The idea that working software is the primary measure of progress is one of the principles of agile software development. Demoing gets more eyes on the project to uncover bugs and reveal ambiguities in the product requirements. It's also a transparent and lightweight way to provide status to the rest of the organization. Developers should demo at a regular cadence, like every week or bi-weekly with the product managers present. Demo meetings should be kept to 30 minutes or less. The emphasis should be on the product requirements or acceptance criteria and less on the implementation details.
Demos work best for features that span multiple releases, or are actively being iterated on.
The audience is for any stakeholder of this feature that's interested in the progress of the feature. Though usually mainly comprises of the team, and their product manager.
A demo starts with a script, which contains actions which the demo'er will take to show the feature. List each step, however small it might look to expose implicit dependencies. For example:
Create a new project by clicking the
+icon -> New project and fill out the form
Exposes that a new project created by pushing to a remote in the users namespace might, or might not work.

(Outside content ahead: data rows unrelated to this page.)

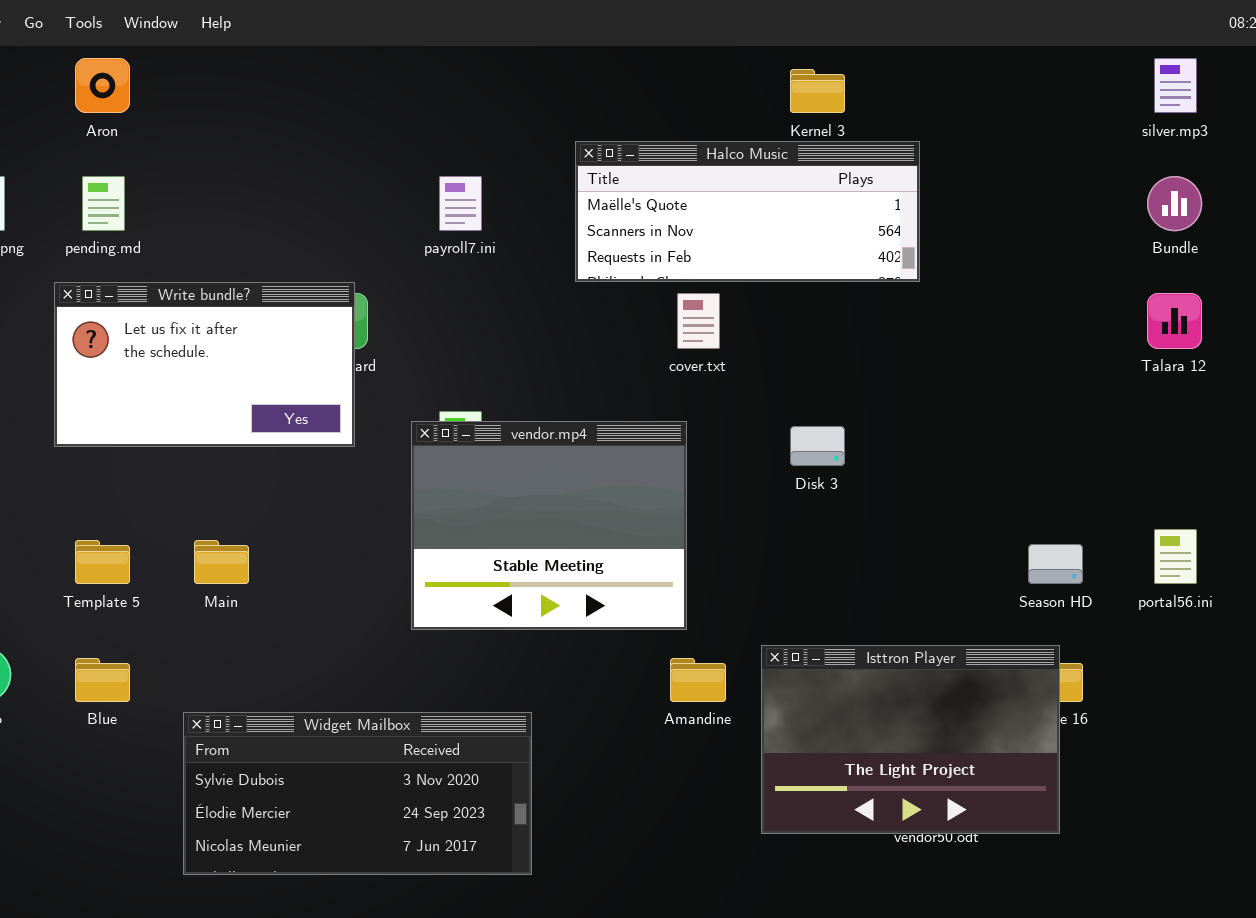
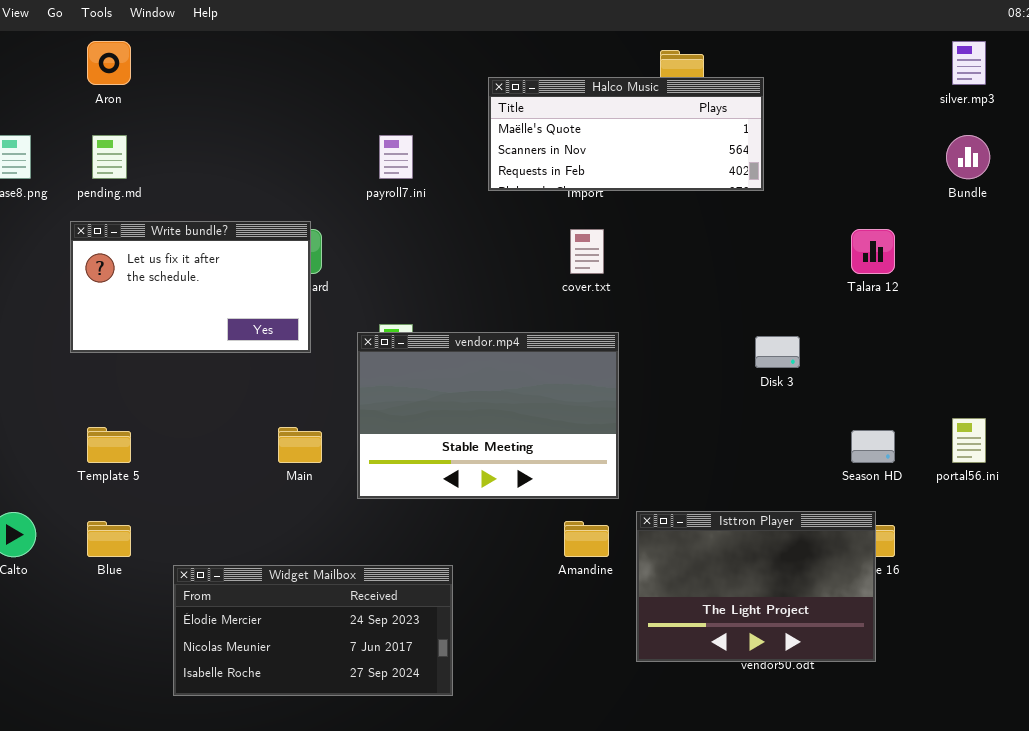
Halco Music: [575,141,920,282] -> [488,77,764,191], moved
Talara 12: [1147,293,1202,349] -> [851,229,895,274], moved
vendor.mp4: [411,421,687,630] -> [357,332,619,499], resized
Disk 3: [790,426,845,466] -> [755,336,800,368], moved
Main: [194,540,249,584] -> [278,427,322,463], moved
Widget Mailbox: [183,712,532,875] -> [173,565,453,696], scrolled down 1 row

A script has two parts, the preparation section is to be executed by the demo'er before the demo. This section should be as small as reasonable, to uncover the setup cost of the feature by the end user, but also to analyze how easy it would be to develop productively on this feature. The second section is the demo itself, executed during the call.
The script should be ambitious, to the extend that each demo should fail. If all steps of the demo were successful, the script wasn't ambitious enough.

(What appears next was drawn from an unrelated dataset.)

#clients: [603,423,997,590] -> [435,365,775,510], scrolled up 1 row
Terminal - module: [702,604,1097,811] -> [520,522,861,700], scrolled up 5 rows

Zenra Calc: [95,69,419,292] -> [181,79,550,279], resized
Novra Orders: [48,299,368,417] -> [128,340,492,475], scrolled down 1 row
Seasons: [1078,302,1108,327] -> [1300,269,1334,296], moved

The engineering manager should set up a recurring Zoom call, which starts recording automatically. Recordings allow team members unable to join to get up to speed asynchronously.
When the demo starts, make sure there's a document where each participant can take notes in. Notes should reflect observed issues, potential script improvements, areas to explore in future demos (what-if scenarios), and successes.
Reserve the last 5 minutes of the demo to reflect on it. Start of my listing the unexpected failures, assign a DRI to create the issue and determine the priority. After the failures, suggest additions and removal of steps to the script. What other areas could be added? After several runs of the demo, the time it used to take will probably be less than it was in the beginning, which in turn allows for extension of the script. When steps are removed is another good time to acknowledge progress. Guard against removal of steps before they were demo'ed successfully, in anticipation of a fix being delivered.
Last up; announce the person to demo next. Cycling demo'er reduces risk, and reduces the risk that some bugs aren't uncovered based on the environment the code runs in.
It's recommended to live stream on the GitLab Unfiltered channel.